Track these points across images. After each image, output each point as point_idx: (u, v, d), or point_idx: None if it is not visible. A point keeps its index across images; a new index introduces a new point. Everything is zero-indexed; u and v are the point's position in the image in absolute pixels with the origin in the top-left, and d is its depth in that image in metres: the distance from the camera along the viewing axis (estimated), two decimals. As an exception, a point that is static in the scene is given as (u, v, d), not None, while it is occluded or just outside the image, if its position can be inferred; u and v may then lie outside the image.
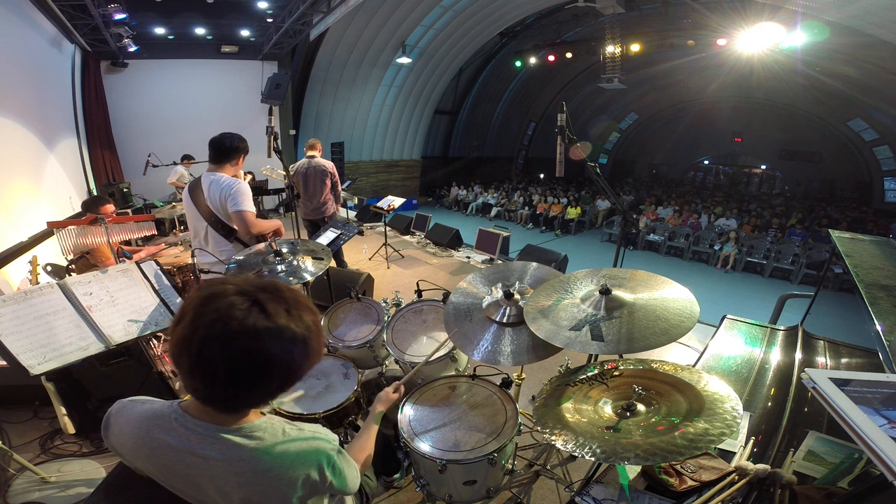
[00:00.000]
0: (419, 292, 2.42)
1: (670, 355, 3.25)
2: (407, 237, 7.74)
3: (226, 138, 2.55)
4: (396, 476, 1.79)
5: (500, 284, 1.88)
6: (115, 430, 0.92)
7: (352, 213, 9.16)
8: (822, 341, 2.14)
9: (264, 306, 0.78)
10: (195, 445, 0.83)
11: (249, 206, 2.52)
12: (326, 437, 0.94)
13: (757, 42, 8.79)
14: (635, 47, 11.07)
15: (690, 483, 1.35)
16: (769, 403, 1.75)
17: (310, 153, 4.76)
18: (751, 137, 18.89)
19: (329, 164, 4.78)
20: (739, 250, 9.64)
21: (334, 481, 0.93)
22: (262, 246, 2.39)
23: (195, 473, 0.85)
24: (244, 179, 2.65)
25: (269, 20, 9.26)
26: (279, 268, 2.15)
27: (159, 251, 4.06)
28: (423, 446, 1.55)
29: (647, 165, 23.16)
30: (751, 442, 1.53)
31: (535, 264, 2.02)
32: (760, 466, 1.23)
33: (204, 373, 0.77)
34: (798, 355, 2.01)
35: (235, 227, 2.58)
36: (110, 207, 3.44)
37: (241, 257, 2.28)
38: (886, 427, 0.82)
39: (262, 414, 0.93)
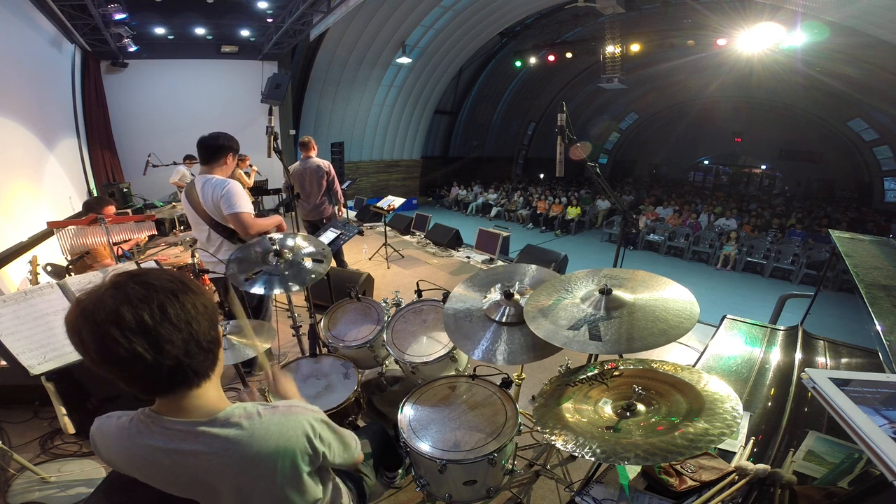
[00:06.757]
0: (419, 292, 2.43)
1: (670, 355, 3.25)
2: (407, 237, 7.73)
3: (212, 138, 2.48)
4: (399, 472, 1.78)
5: (498, 285, 1.88)
6: (102, 448, 0.91)
7: (351, 213, 9.15)
8: (822, 341, 2.14)
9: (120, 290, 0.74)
10: (180, 444, 0.82)
11: (244, 206, 2.45)
12: (303, 405, 0.95)
13: (757, 42, 8.79)
14: (635, 47, 11.07)
15: (690, 483, 1.34)
16: (769, 403, 1.75)
17: (305, 153, 4.70)
18: (751, 137, 18.88)
19: (325, 164, 4.72)
20: (739, 250, 9.64)
21: (326, 452, 0.94)
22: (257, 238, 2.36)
23: (194, 472, 0.84)
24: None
25: (269, 20, 9.25)
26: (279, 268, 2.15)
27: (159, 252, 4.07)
28: (423, 446, 1.55)
29: (647, 165, 23.14)
30: (751, 442, 1.53)
31: (534, 267, 2.02)
32: (760, 466, 1.23)
33: (130, 368, 0.74)
34: (798, 355, 2.01)
35: (234, 228, 2.56)
36: (112, 209, 3.46)
37: (240, 254, 2.27)
38: (886, 427, 0.82)
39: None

+---+

- [Aim of the exercise] Write out the listing above exactly, images omitted.

- [Answer to the problem]
Track these points across images. After each image, output each point as point_idx: (u, v, d), or point_idx: None if it is not visible. A point keeps its index across images; a new index introduces a new point. Everything is zero-indexed; u and v are the point's position in the image in absolute pixels with the origin in the top-left, and d is its depth in that image in metres: the distance from the camera along the viewing axis (estimated), two decimals. As an exception, a point that is static in the scene is given as (u, v, d), not None, while it is occluded or just outside the image, if its position can be inferred; u and v may then lie outside the image.
[00:00.000]
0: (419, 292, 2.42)
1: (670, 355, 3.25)
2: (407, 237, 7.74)
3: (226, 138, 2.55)
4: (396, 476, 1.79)
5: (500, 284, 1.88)
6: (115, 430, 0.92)
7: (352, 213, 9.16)
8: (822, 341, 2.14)
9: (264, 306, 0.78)
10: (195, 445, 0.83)
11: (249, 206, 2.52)
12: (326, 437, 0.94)
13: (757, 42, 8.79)
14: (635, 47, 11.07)
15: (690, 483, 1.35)
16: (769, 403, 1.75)
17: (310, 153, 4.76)
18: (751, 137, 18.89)
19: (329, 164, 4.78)
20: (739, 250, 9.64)
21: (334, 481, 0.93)
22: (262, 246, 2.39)
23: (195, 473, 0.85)
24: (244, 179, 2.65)
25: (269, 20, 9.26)
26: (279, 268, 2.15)
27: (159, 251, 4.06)
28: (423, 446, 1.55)
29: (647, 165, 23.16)
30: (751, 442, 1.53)
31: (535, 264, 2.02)
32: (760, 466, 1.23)
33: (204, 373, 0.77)
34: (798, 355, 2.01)
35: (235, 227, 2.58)
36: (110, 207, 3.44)
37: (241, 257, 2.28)
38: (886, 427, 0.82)
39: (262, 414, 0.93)
[00:06.757]
0: (419, 292, 2.43)
1: (670, 355, 3.25)
2: (407, 237, 7.73)
3: (212, 138, 2.48)
4: (399, 472, 1.78)
5: (498, 285, 1.88)
6: (102, 448, 0.91)
7: (351, 213, 9.15)
8: (822, 341, 2.14)
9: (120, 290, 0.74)
10: (180, 444, 0.82)
11: (244, 206, 2.45)
12: (303, 405, 0.95)
13: (757, 42, 8.79)
14: (635, 47, 11.07)
15: (690, 483, 1.34)
16: (769, 403, 1.75)
17: (305, 153, 4.70)
18: (751, 137, 18.88)
19: (325, 164, 4.72)
20: (739, 250, 9.64)
21: (326, 452, 0.94)
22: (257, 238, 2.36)
23: (194, 472, 0.84)
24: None
25: (269, 20, 9.25)
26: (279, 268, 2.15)
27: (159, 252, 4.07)
28: (423, 446, 1.55)
29: (647, 165, 23.14)
30: (751, 442, 1.53)
31: (534, 267, 2.02)
32: (760, 466, 1.23)
33: (130, 368, 0.74)
34: (798, 355, 2.01)
35: (234, 228, 2.56)
36: (112, 209, 3.46)
37: (240, 254, 2.27)
38: (886, 427, 0.82)
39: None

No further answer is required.